The Uttarakhand Government released the provisional estimates of the State Domestic Product for 2018-19, which indicate a drop in the growth rate at 6.8 % as compared to 7.84% in 2017-18 and 9.83% in 2016-17. The per capita income has increased to Rs 1.98 lakhs, but the rate has, proportionately, dipped. This is better than the national average but is on the decline in line with the general state of the economy. Of course, the per capita income of better than the national average does not tell the true story, because of the obvious inequality in income which is high. No government can be happy with just the average without taking into account the Gini Coefficient. The Uttarakhand Government, therefore, has to address the decline in the overall growth rate and, also, work on ensuring higher income levels for the poorer sections, particularly in the hills.
The government, either at the centre or in the state, cannot manage the businesses that are in decline. It can, however, ensure that regulations, infrastructure and general conditions are conducive to economic growth. Policies have to remain steady and consistent, while contracts have to be respected and not subject to whimsical change and other eccentricities. One of the reasons why Industry is facing difficulties is the attempt by the Modi Government to wean it away from the crony capitalism of the past. Business models in the ‘socialism’ of yesteryear were based on what could be obtained cheap from government in terms of land and tariffs, as well as subsidies of various kinds. These businesses invariably became unviable when these boosters ran out. Businesses were planned from the start along the lines of diverting subsidies, and using the land for other purposes. Bank loans were not paid back and the skeleton of the business allowed to be repossessed. This was seen more in the small and medium sectors, and then the bad practices continued into the larger corporations.

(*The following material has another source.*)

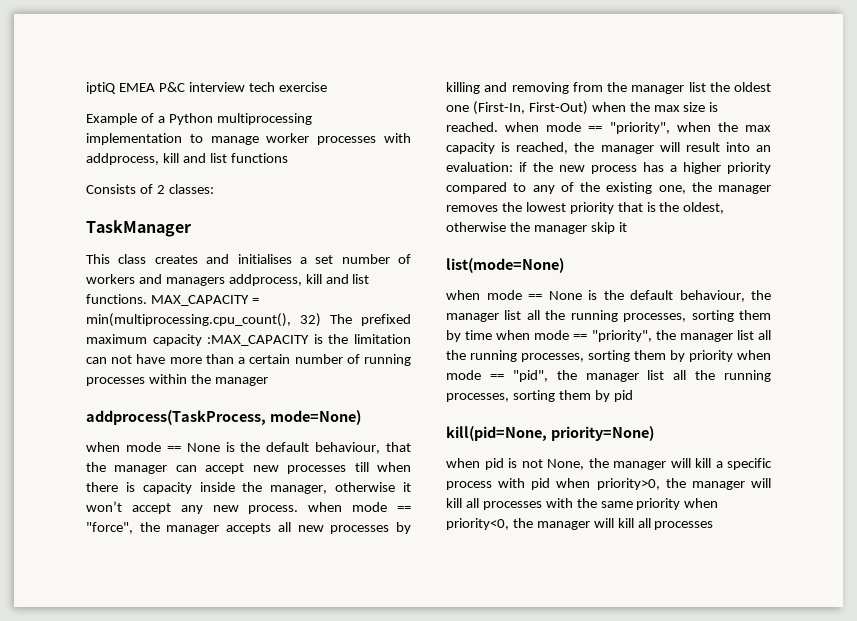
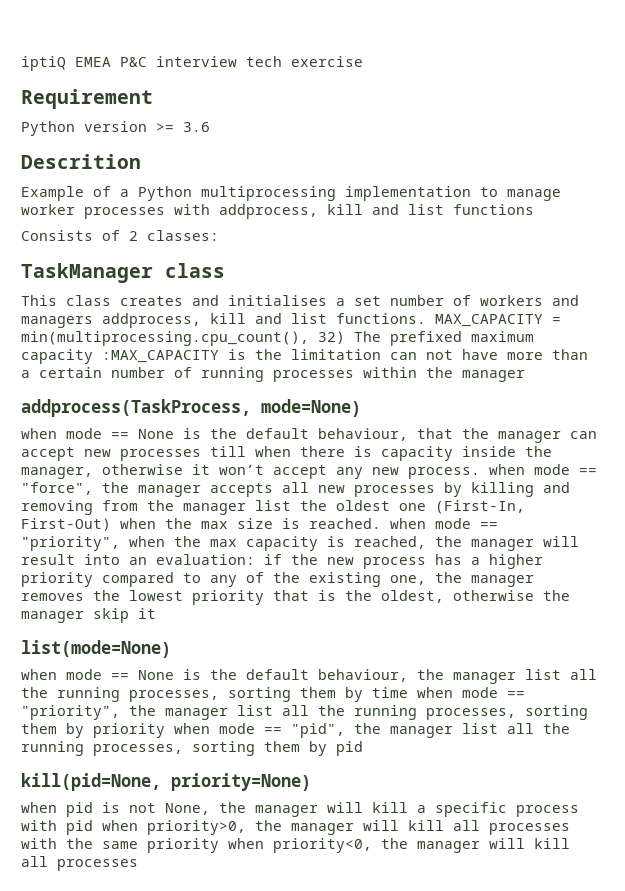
(327, 87) none -> [21,89,153,109] [21,121,210,136] [21,154,141,169] // Requirement // Python version >= 3.6 // Descrition
(191, 228) none -> [165,263,225,278] class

The government today expects profits to be made from legitimate business activity, competitively produced goods and services. Businesses are crying foul and expect the taxpayer to pay for their failures. This is no longer possible as funds are needed for reviving India’s financially challenged nationalised banks, along with necessary expenditure on infrastructure and general administration. This provides an opportunity for a new breed of professional entrepreneurs who not only have breakthrough ideas, but also the ability to manage these businesses as profitable enterprises at every stage of growth. They cannot continue to suckle at the teats of government giveaways. Closer to home, Uttarakhand must rediscover its USP and implement the best practices if the decline in growth is to be reversed.